* _Anweisung_
Schreibe bitte die Besprechung der CD «Pandora’s Box» weiter, die unten steht, und beginne nach ihrem letzten Satz.

* _Extrahierter Text_
+-------+

Werke von Rebecca Saunders, Benedict Mason, Luke Bedford und John Zorn

Pandora’s Box

Verlag/Label: col legno WWE 1 CD 20421
erschienen in: Neue Zeitschrift für Musik 2015/03 , Seite 78

Musikalis­che Wer­tung: 4
Tech­nis­che Wer­tung: 4
Book­let: 4

Die Klänge dehnen, stauchen, biegen und brechen sich wie in einem Spiegelk­a­bi­nett. Rebec­ca Saun­ders schickt das Stre­ichquar­tett in Fletch von 2012 durch wilde Fla­geo­lett-, Flau­tan­do- und Glis­san­do-Orgien, sodass ein pris­ma­tisch klir­ren­des und flir­ren­des Geflecht entste­ht. Daraus erheben sich immer wieder can­tus-fir­mus-artig gestreck­te Lin­ien der Vio­line in ho­her Lage und des um eine Oktave tiefer ges­timmten Vio­lon­cel­los in Kon­tra­bass­lage. Vor der bewegten Kon­trast­folie treten diese Phan­tom­melo­di­en mit geis­ter­hafter Ruhe und Schön­heit her­vor. Erst während der let­zten Minuten des vier­tel­stündi­gen Werks beruhigt sich das hyper­ag­ile Treiben. Es gibt Momente der Stille und zunehmend reduzierte, im­mer zartere Klänge, die endlich vol­lends verebben. Das Ardit­ti Quar­tet gestal­tete den weit­en Span­nungs­bo­gen dieses Werks stim­mig in einem von zwei Konz­erten bei «Wien Mod­ern» 2013, dem «Part­ner-Fes­ti­val» des Labels, dem sich alle vier Live-Mitschnitte und Erstein­spielun­gen der CD ver­danken.

+-------+

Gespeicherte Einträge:
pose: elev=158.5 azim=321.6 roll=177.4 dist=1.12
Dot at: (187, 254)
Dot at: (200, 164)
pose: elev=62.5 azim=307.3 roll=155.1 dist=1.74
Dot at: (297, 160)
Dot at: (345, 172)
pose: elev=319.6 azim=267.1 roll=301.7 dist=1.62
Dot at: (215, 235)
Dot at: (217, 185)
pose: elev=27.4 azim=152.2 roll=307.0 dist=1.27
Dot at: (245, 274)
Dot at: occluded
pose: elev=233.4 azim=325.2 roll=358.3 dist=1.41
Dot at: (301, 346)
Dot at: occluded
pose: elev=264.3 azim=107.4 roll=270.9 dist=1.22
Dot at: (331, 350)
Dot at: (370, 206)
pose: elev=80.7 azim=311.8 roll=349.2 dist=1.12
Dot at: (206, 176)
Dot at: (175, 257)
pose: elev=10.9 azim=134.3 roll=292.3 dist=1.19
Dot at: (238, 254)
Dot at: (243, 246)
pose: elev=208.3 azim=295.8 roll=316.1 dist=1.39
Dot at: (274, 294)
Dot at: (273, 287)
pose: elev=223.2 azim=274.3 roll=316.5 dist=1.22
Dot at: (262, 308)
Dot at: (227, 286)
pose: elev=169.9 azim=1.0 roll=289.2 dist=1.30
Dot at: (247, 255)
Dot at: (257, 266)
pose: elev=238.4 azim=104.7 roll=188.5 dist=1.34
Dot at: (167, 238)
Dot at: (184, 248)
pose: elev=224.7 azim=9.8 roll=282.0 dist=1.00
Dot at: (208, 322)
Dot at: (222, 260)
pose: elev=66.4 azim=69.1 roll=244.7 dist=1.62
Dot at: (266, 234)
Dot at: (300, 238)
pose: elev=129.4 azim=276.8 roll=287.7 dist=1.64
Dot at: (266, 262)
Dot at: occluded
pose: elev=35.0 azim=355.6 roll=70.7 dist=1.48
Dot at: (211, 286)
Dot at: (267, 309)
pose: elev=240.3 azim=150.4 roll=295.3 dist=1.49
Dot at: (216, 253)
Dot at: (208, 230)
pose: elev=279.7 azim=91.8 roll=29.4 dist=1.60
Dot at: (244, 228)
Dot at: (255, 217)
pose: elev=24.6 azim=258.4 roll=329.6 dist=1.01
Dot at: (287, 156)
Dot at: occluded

+-------+

* _Ergebnis_
Der Titel Pandora’s Box der Pro­duk­tion ver­dankt sich dem damals uraufge­führten Stre­ichquar­tett von John Zorn, das mit der Büchse der Pan­do­ra neben allen Übeln der Welt zugle­ich eine Vielzahl stilis­tis­ch­er Rem­i­niszen­zen auss­chüt­tet. Schon der vom Kom­pon­is­ten auf Deutsch ver­fasste und von der Sopranistin Sarah Maria Sun teils deklamierte, teils gesun­gene Text schwankt zwis­chen Neo-Expres­sion­is­mus und Sur­re­al­is­mus: «Atmende Strände / Tauschim­mer / Alchemistis­che Wider­sprüche / Lust, Verza­uberung / und ein ätherisch­er See­len­schat­ten …» Die Musik atmet viel Wiener Schule-Ner­vosität, wan­delt auf den glitzern­den Bah­nen von Pier­rot lunaire und Debussys Mélodies. Zu den Stich­worten «Stürme» und «blauäugige Dämo­nen» erhebt sich ein düsteres Melo­dram mit gehet­zten Läufen, Tremoli, Kratzen und Kreis­chen. Auch son­st wird die wun­der­bare Sän­gerin häu­fig mit Vokalisen und Koloraturen in Spitzen­la­gen um das dreigestrich­ene c getrieben. Textstellen wie «Buch des Bösen» oder «Engel schaut auf!» illus­tri­eren wahlweise dro­hend-sta­tis­che Liegek­länge in fahler Tiefe oder süß lock­ende Terzen der Vio­li­nen. Mit zu viel Ernst gehört, wirkt das alt­back­en und prä­ten­tiös. Iro­nisch als «Schmon­zette» genom­men, hat diese Musik jedoch dur­chaus ihren Reiz.
Das zweite Quar­tett von Bene­dict Mason bildet mit zwei rhyth­misch pulsieren­den Scherzi einen Rah­men für zweimal zwei hin­sichtlich Spiel­weise, Klang, Tem­po und Dynamik kon­trastierende Charak­ter­stücke. Deren erstes Satz­paar stellt mit­tels Übedämpfern und col leg­no-Spiel traumhaft ver­schleierten Akko­r­den eine perkus­sive Het­ero­phonie ent­ge­gen. Das zweite Paar lässt auf glei­t­ende Har­monien plöt­zlich mit Plek­tren geschla­gene und gezupfte mikro­tonale Tex­turen fol­gen. Bei Luke Bed­fords Won­der­ful Four-Head­ed Nightin­gale schließlich hat man den Ein­druck, die Musik­er kämen über das Stim­men ihrer Instru­mente nicht hin­aus, spie­len sie doch zunächst nur ver­schiedene Fol­gen und Kom­bi­na­tio­nen leer­er Sait­en: durch­schnit­tliche Musik, aber in best­möglich­er Inter­pre­ta­tion.